A: As $x$ approaches positive infinity, the function $f(x)$ will increase without bound.

Q: As $x$ approaches negative infinity, what happens to the function $f(x)$?

A: As $x$ approaches negative infinity, the function $f(x)$ will decrease without bound.

Q: Can the end behavior of a function be determined by other terms in the function?

A: No, the end behavior of a function can only be determined by the leading term of the function.

Q: What is the significance of the exponent of the leading term in determining the end behavior of a function?

A: The exponent of the leading term determines whether the function will increase or decrease without bound as $x$ approaches positive or negative infinity.

Q: Can the end behavior of a function be used to model real-world phenomena?
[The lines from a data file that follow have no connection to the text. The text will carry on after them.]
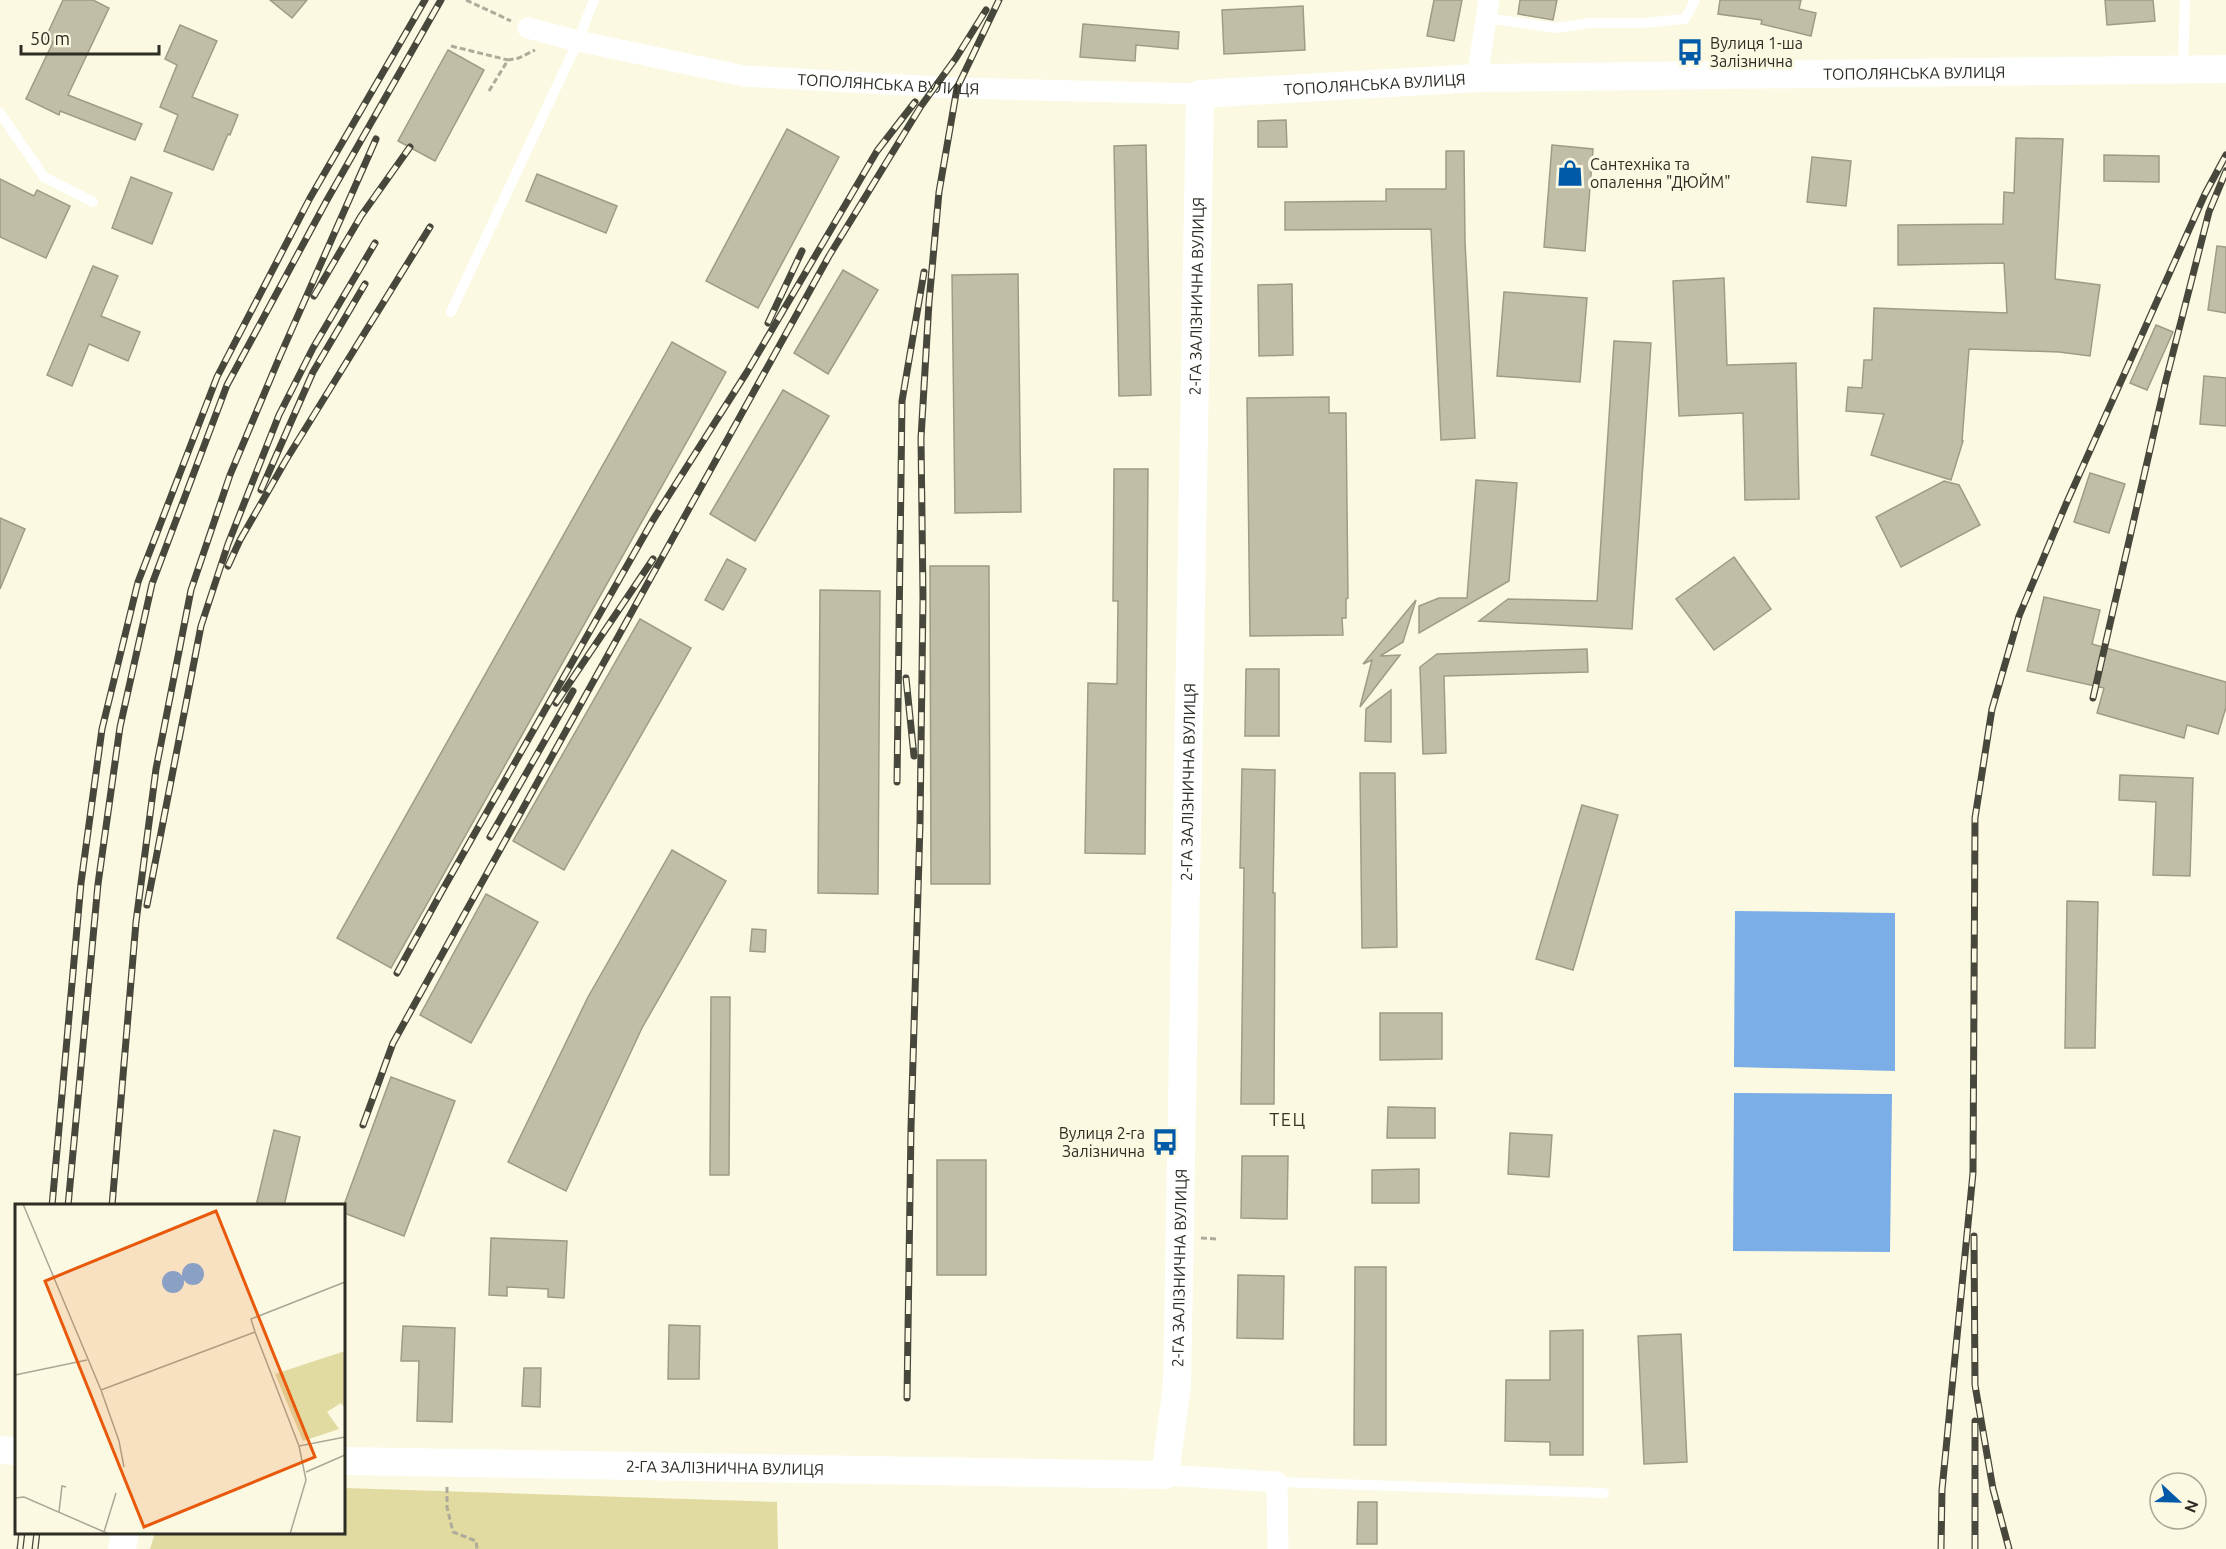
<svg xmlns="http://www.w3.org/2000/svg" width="2226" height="1549" font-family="Ubuntu,sans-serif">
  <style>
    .green { fill: #e1daa1 }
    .water { fill: #7bade6 }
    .building { fill: #c0bea7; stroke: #9e9c85; stroke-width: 1.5 }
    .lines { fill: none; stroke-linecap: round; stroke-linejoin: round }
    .path { stroke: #adab99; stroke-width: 3; stroke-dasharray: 6 3; stroke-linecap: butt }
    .lane { stroke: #fff; stroke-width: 10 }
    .street { stroke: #fff; stroke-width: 21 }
    .secondary { stroke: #fff; stroke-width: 28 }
    .rail-casing { stroke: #48473c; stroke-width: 7 }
    .rail { stroke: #fbf9e1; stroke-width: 4.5; stroke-dasharray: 14; stroke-linecap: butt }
    .labels { text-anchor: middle; stroke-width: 6; stroke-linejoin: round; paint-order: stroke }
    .poi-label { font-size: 16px; fill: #2e2d24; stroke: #fbf9e1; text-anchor: start }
    .street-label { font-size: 16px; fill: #2e2d24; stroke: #fbf9e1 }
    .neighbourhood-label { font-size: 18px; letter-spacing: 1.5px; fill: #383522; stroke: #fbf9e1 }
    .inset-road { fill: none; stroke: #a9a795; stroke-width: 1.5 }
    .view { fill: #e8590c; fill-opacity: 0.15; stroke: #e8590c; stroke-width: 3 }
    .inset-edge { fill: none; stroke: #2e2d24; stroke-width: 3 }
  </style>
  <rect width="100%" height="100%" fill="#fbf9e1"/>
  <!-- green -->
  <path class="green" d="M344,1488L777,1502L778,1549H150L155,1533L344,1532Z"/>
  <!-- water -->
  <g class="water">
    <path d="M1735,911L1895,913V1071L1734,1067Z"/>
    <path d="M1734,1093L1892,1094L1890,1252L1733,1251Z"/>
  </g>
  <!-- building -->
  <g class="building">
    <path d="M63,0H93L109,8L68,95L142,124L135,140L60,111L59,115L26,99L53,42L45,39Z"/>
    <path d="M270,0H307L292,18Z"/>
    <path d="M1434,0H1462L1454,41L1427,36Z"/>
    <path d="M1520,0H1557L1553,20L1518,14Z"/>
    <path d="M1720,0H1801L1799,9L1816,13L1811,36L1761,24L1762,20L1718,14Z"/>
    <path d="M2105,0H2153L2155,21L2107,25Z"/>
    <path d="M1303,6L1305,50L1224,54L1222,10Z"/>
    <path d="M1083,24L1179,32L1178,49L1136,45L1135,61L1080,57Z"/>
    <path d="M180,25L217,41L192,97L238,115L230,135L228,134L213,170L164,151L178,115L160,107L177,65L165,59Z"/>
    <path d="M448,50L484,70L435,161L398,141Z"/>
    <path d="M1286,120L1287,147H1258V121Z"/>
    <path d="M787,129L839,157L758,308L706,281Z"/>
    <path d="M2016,138L2063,139L2055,279L2100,285L2090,356L2059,352L1969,349L1962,441H1963L1951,480L1871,455L1884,414L1846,411L1848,387L1862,388L1864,360H1872L1874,308L2007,313L2004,263L1898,265V225L2003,224L2004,192L2014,193Z"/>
    <path d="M1146,145L1151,395L1119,396L1114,146Z"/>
    <path d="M1552,145L1593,149L1585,251L1544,247Z"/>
    <path d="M1446,151H1464L1465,242L1475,438L1441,440L1431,229L1285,230V202L1386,201V189H1446Z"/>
    <path d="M2104,155L2159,156V182L2104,181Z"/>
    <path d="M1812,157L1851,161L1846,206L1807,202Z"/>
    <path d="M537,174L617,206L606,233L526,201Z"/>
    <path d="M131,177L172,193L152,244L112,228Z"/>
    <path d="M0,179L34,196L37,190L70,206L46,258L0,237Z"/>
    <path d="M2217,246L2226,247V313L2208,310Z"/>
    <path d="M93,266L118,276L101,316L140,332L128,361L89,344L72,386L47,375Z"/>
    <path d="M843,270L878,290L828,374L794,353Z"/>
    <path d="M1018,274L1021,512L955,513L952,275Z"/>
    <path d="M1724,278L1727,365L1796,363L1799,499L1745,500L1743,413L1679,416L1673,281Z"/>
    <path d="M1292,284L1293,355L1259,356L1258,285Z"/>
    <path d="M1504,292L1587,298L1580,382L1497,376Z"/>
    <path d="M2156,325L2173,332L2147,390L2130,383Z"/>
    <path d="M1614,341L1651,343L1632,629L1479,621L1508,599L1597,601Z"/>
    <path d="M672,342L726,372L391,968L337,938Z"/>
    <path d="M2204,376L2226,378V426L2200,424Z"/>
    <path d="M783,390L829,416L755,541L710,514Z"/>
    <path d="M1329,397V413H1346L1348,598L1346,599V618H1342L1343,635L1250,636L1247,398Z"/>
    <path d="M1114,469H1148L1145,854L1085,853L1088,683L1117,684L1118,601H1113Z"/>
    <path d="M2090,473L2125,484L2109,533L2074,522Z"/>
    <path d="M1476,480L1517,483L1509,581L1419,633V606L1439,598H1467Z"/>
    <path d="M1944,481L1959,485L1980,525L1901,567L1876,517Z"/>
    <path d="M0,518L25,529L0,589Z"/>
    <path d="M1734,557L1771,609L1714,650L1676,599Z"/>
    <path d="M727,559L746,569L723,610L705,600Z"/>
    <path d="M930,566H989L990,884H931Z"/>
    <path d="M820,590L880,591L878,894L818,893Z"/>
    <path d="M2044,597L2100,610L2092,644L2226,682V707L2218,734L2187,725L2184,738L2097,713L2104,688L2027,671Z"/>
    <path d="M1416,600L1403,642L1380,656L1400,655L1360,707L1372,660L1363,664Z"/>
    <path d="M640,619L691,648L564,870L513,841Z"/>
    <path d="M1587,649L1588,672L1444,676L1446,753L1423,754L1420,667L1437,654Z"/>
    <path d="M1246,669H1279V736H1245Z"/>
    <path d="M1391,690V742L1365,741L1366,709Z"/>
    <path d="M1242,769L1275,770L1273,893H1275L1274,1104H1241L1244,868H1240Z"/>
    <path d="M1360,773H1395L1397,947L1362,948Z"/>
    <path d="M2120,775L2193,778L2190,876L2153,875L2156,802L2119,800Z"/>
    <path d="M1582,805L1618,815L1573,970L1536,959Z"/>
    <path d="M672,850L726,881L642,1028L566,1191L508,1162L588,997Z"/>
    <path d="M486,894L538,922L471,1043L420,1015Z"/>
    <path d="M2067,901L2098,902L2095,1048H2065Z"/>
    <path d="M752,929L766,930L765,952L750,951Z"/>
    <path d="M711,997H730L729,1175H710Z"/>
    <path d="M1380,1013H1442V1059L1380,1060Z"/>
    <path d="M391,1077L455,1101L404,1236L344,1213V1205Z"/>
    <path d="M1388,1107L1435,1108V1138H1387Z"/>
    <path d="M274,1130L300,1137L284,1206H256Z"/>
    <path d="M1510,1133L1552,1135L1549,1177L1508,1174Z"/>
    <path d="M1242,1156H1288L1287,1219L1241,1218Z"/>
    <rect x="937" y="1160" width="49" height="115"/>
    <path d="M1419,1169V1203H1372V1170Z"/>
    <path d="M491,1238L567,1241L564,1298L548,1297V1289L507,1287V1296L489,1295Z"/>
    <path d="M1355,1267H1386V1445H1354Z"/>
    <path d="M1238,1275L1284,1276L1283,1339L1237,1338Z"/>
    <path d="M669,1325L700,1326L699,1379H668Z"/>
    <path d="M403,1326L455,1328L452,1422L417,1421L419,1361H401Z"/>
    <path d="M1583,1330V1455H1550V1442L1505,1441L1506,1380H1550V1331Z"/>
    <path d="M1681,1334L1687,1462L1644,1464L1638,1336Z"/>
    <path d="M524,1368H541L540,1407L522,1406Z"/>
    <path d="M1358,1502H1377V1544H1357Z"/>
  </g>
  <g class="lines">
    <!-- path -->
    <g class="path">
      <path d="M466,0L511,21"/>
      <path d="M451,46L508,60"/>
      <path d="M489,91L508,60L519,58L535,50"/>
      <path d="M1201,1238L1217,1239"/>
      <path d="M447,1487V1507L453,1532L476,1541L477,1549"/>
    </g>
    <!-- lane -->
    <g class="lane">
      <path d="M1486,18L1557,28L1590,23H1643L1685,19L1695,0"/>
      <path d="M2183,67L2185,0"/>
      <path d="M0,113L44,177L93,202"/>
      <path d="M451,312L578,41L594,0"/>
      <path d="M1277,1482L1604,1493"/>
    </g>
    <!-- street -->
    <g class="street">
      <path id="s1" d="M528,28L578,41L744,76L957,88L1200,94"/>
      <path d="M1477,78L1489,0"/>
      <path d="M1165,1475L1277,1482L1278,1549"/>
    </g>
    <!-- secondary -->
    <g class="secondary">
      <path d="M0,1450L16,1451"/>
      <path id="s2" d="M344,1461L1165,1475L1177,1386L1200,94L1477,78L2226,69"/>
      <path d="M122,1549L125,1532"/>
    </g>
    <defs>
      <g id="rail">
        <path d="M314,296L361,216L410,147"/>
        <path d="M768,323L802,251"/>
        <path d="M261,490L313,372L365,284"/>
        <path d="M228,566L240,540L286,460L430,227"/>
        <path d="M906,678L914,756"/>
        <path d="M2093,698L2165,384L2209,212L2226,171"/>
        <path d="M556,703L653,559"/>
        <path d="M897,782L902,401L924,272"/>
        <path d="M490,837L573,691"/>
        <path d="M147,905L201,626L228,544L279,415L313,348L375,243"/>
        <path d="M397,973L442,891L653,520L747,372L877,151L915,102"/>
        <path d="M363,1125L393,1043L829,256L921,106L956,58L986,10"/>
        <path d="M52,1206L81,883L102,729L138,582L217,377L310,198L425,0"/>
        <path d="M68,1206L98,884L120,727L152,584L227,385L327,200L441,0"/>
        <path d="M112,1206L136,922L156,769L191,590L230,475L280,356L376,139"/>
        <path d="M1974,1236L1975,1385L1993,1489L2009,1549"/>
        <path d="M907,1398L911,1128L920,824L923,597L921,438L929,302L939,192L957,88L999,0"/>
        <path d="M20,1549L22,1532"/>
        <path d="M35,1549L37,1532"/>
        <path d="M1941,1549L1942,1490L1973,1173L1975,818L1992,709L2019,616L2066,504L2205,194L2226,155"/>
        <path d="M1975,1549V1421"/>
      </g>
    </defs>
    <!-- rail casing -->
    <use href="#rail" class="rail-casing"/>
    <!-- rail -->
    <use href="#rail" class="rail"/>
  </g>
  <!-- icons -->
  <defs>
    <symbol id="bus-bare" viewBox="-9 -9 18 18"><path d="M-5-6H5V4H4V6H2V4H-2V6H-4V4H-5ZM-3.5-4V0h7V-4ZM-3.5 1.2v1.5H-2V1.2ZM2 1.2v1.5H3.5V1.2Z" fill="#005aa7" stroke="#fbf9e1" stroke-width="2.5" paint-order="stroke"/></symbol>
    <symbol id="shop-bare" viewBox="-9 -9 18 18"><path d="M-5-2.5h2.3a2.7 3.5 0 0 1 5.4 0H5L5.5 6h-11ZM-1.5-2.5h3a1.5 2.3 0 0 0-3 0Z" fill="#005aa7" stroke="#fbf9e1" stroke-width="2.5" paint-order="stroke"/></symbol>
  </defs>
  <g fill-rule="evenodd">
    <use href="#bus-bare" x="1671" y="33" width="38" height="38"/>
    <use href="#shop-bare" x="1551" y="154" width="38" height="38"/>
    <use href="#bus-bare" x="1146" y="1123" width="38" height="38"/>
  </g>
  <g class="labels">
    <!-- poi labels -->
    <g class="poi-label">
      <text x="1710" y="49">Вулиця 1-ша<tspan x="1710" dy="18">Залізнична</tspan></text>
      <text x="1590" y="170">Сантехніка та<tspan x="1590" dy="18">опалення "ДЮЙМ"</tspan></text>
      <text x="1145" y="1139" text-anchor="end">Вулиця 2-га<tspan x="1145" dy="18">Залізнична</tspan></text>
    </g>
    <!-- street labels -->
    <g class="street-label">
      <text dy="6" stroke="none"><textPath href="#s2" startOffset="2918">ТОПОЛЯНСЬКА ВУЛИЦЯ</textPath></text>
      <text dy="6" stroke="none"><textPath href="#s1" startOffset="366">ТОПОЛЯНСЬКА ВУЛИЦЯ</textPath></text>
      <text dy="6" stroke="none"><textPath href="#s2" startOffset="2378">ТОПОЛЯНСЬКА ВУЛИЦЯ</textPath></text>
      <text dy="6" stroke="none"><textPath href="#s2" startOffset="2001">2-ГА ЗАЛІЗНИЧНА ВУЛИЦЯ</textPath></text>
      <text dy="6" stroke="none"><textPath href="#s2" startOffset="1515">2-ГА ЗАЛІЗНИЧНА ВУЛИЦЯ</textPath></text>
      <text dy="6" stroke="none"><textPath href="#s2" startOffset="1029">2-ГА ЗАЛІЗНИЧНА ВУЛИЦЯ</textPath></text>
      <text dy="6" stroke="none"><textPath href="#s2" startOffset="381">2-ГА ЗАЛІЗНИЧНА ВУЛИЦЯ</textPath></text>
    </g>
    <!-- neighbourhood labels -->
    <g class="neighbourhood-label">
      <text x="1288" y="1126">ТЕЦ</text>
    </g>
  </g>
  <!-- overview -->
  <g transform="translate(15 1204)">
    <rect width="330" height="330" fill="#fbf9e1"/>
    <path d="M330,147V204L326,199L312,208L324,225L288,237L260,170Z" fill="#e1daa1"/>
    <path d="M167 70a11 11 0 1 1 22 0a11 11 0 1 1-22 0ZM147 78a11 11 0 1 1 22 0a11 11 0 1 1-22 0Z" fill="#7bade6"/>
    <path class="inset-road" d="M8,0L86,186L104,237L109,263M240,128L236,115L330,78M0,171L72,156M86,186L240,128L284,242M291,268L330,251M0,294L9,293L94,330M44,308L47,282L51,283M89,328L101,289M275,330L291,276L284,242L330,233"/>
    <path class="view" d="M201,7L300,253L129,323L30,77Z"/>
    <rect width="330" height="330" class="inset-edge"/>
  </g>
  <!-- north arrow -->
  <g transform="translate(2178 1501) rotate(112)"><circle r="28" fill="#fbf9e1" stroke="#a9a795" stroke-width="1.5"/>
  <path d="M0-4.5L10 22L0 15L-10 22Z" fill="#005aa7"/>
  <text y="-9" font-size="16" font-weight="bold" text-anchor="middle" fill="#2e2d24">N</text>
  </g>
  <!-- scale -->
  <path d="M21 45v9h138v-9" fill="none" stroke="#2e2d24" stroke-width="3"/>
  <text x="30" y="45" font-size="18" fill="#2e2d24" stroke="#fbf9e1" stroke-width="4.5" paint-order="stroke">50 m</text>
</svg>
A: Yes, the end behavior of a function can be used to model real-world phenomena, such as the behavior of physical systems, economic systems, and more.

Real-World Applications

Understanding the end behavior of a function is crucial in various real-world applications, such as:

• Physics: The end behavior of a function can be used to model the behavior of physical systems, such as the motion of objects under the influence of gravity.
• Engineering: The end behavior of a function can be used to design and optimize systems, such as electrical circuits and mechanical systems.
• Economics: The end behavior of a function can be used to model the behavior of economic systems, such as the behavior of supply and demand curves.

Conclusion

In conclusion, the end behavior of the function $f(x) = 120x^4 - 2112x + 44x^5 - 1152 + 4x^6 - 1280x^2 - 160x^3$ is determined by the leading term $4x^6$. As $x$ approaches positive infinity, the function will increase without bound, and as $x$ approaches negative infinity, the function will decrease without bound. Understanding the end behavior of a function is crucial in various mathematical and real-world applications.

Key Takeaways

• The end behavior of a function is determined by the leading term of the function.
• The exponent of the leading term determines whether the function will increase or decrease without bound as $x$ approaches positive or negative infinity.
• Understanding the end behavior of a function is crucial in various mathematical and real-world applications.

Final Thoughts

In conclusion, the end behavior of the function $f(x) = 120x^4 - 2112x + 44x^5 - 1152 + 4x^6 - 1280x^2 - 160x^3$ is determined by the leading term $4x^6$. As $x$ approaches positive infinity, the function will increase without bound, and as $x$ approaches negative infinity, the function will decrease without bound. Understanding the end behavior of a function is crucial in various mathematical and real-world applications.